§ TASK INSTRUCTIONS: What you return must match the listing below character for character, minus any pictures.

§ SUPPLIED ENTRIES:
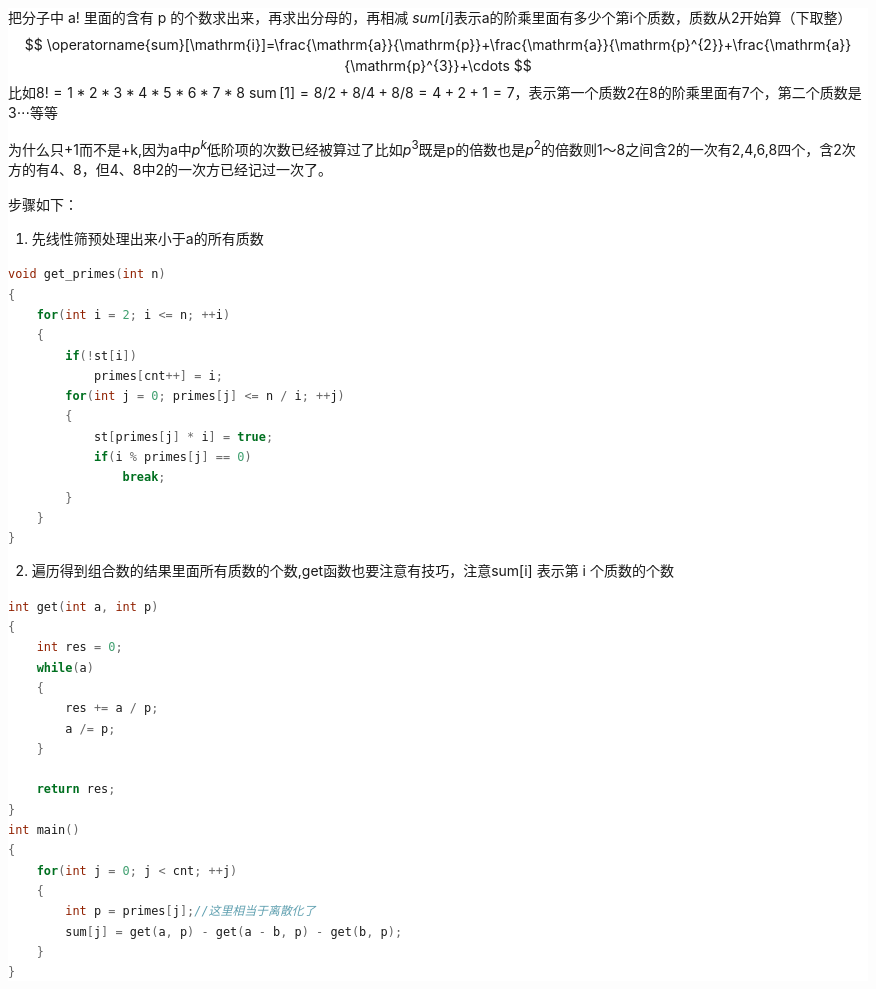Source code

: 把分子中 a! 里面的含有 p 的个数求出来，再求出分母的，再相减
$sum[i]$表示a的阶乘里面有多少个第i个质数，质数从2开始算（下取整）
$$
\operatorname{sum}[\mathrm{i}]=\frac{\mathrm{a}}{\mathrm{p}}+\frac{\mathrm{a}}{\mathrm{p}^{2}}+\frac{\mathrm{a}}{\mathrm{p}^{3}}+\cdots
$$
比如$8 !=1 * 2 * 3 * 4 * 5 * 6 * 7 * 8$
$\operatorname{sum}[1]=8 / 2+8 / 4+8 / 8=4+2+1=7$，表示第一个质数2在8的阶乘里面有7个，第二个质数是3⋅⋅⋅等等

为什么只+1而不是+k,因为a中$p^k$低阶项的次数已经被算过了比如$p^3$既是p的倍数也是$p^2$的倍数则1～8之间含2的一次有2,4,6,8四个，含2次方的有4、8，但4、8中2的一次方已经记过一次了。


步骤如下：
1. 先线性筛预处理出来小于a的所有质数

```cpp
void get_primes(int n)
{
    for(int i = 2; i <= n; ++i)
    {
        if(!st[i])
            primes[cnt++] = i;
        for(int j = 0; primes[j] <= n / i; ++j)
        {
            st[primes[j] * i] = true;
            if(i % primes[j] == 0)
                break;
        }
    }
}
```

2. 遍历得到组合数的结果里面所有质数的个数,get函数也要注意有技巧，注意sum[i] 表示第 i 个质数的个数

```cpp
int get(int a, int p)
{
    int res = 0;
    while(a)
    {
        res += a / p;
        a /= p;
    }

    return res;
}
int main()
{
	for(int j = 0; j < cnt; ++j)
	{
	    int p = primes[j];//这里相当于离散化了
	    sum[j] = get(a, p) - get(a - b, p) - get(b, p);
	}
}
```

§ EXERCISE SOLUTION:
Source code

: 把分子中 a! 里面的含有 p 的个数求出来，再求出分母的，再相减
$sum[i]$表示a的阶乘里面有多少个第i个质数，质数从2开始算（下取整）
$$
\operatorname{sum}[\mathrm{i}]=\frac{\mathrm{a}}{\mathrm{p}}+\frac{\mathrm{a}}{\mathrm{p}^{2}}+\frac{\mathrm{a}}{\mathrm{p}^{3}}+\cdots
$$
比如$8 !=1 * 2 * 3 * 4 * 5 * 6 * 7 * 8$
$\operatorname{sum}[1]=8 / 2+8 / 4+8 / 8=4+2+1=7$，表示第一个质数2在8的阶乘里面有7个，第二个质数是3⋅⋅⋅等等

为什么只+1而不是+k,因为a中$p^k$低阶项的次数已经被算过了比如$p^3$既是p的倍数也是$p^2$的倍数则1～8之间含2的一次有2,4,6,8四个，含2次方的有4、8，但4、8中2的一次方已经记过一次了。


步骤如下：
1. 先线性筛预处理出来小于a的所有质数

```cpp
void get_primes(int n)
{
    for(int i = 2; i <= n; ++i)
    {
        if(!st[i])
            primes[cnt++] = i;
        for(int j = 0; primes[j] <= n / i; ++j)
        {
            st[primes[j] * i] = true;
            if(i % primes[j] == 0)
                break;
        }
    }
}
```

2. 遍历得到组合数的结果里面所有质数的个数,get函数也要注意有技巧，注意sum[i] 表示第 i 个质数的个数

```cpp
int get(int a, int p)
{
    int res = 0;
    while(a)
    {
        res += a / p;
        a /= p;
    }

    return res;
}
int main()
{
	for(int j = 0; j < cnt; ++j)
	{
	    int p = primes[j];//这里相当于离散化了
	    sum[j] = get(a, p) - get(a - b, p) - get(b, p);
	}
}
```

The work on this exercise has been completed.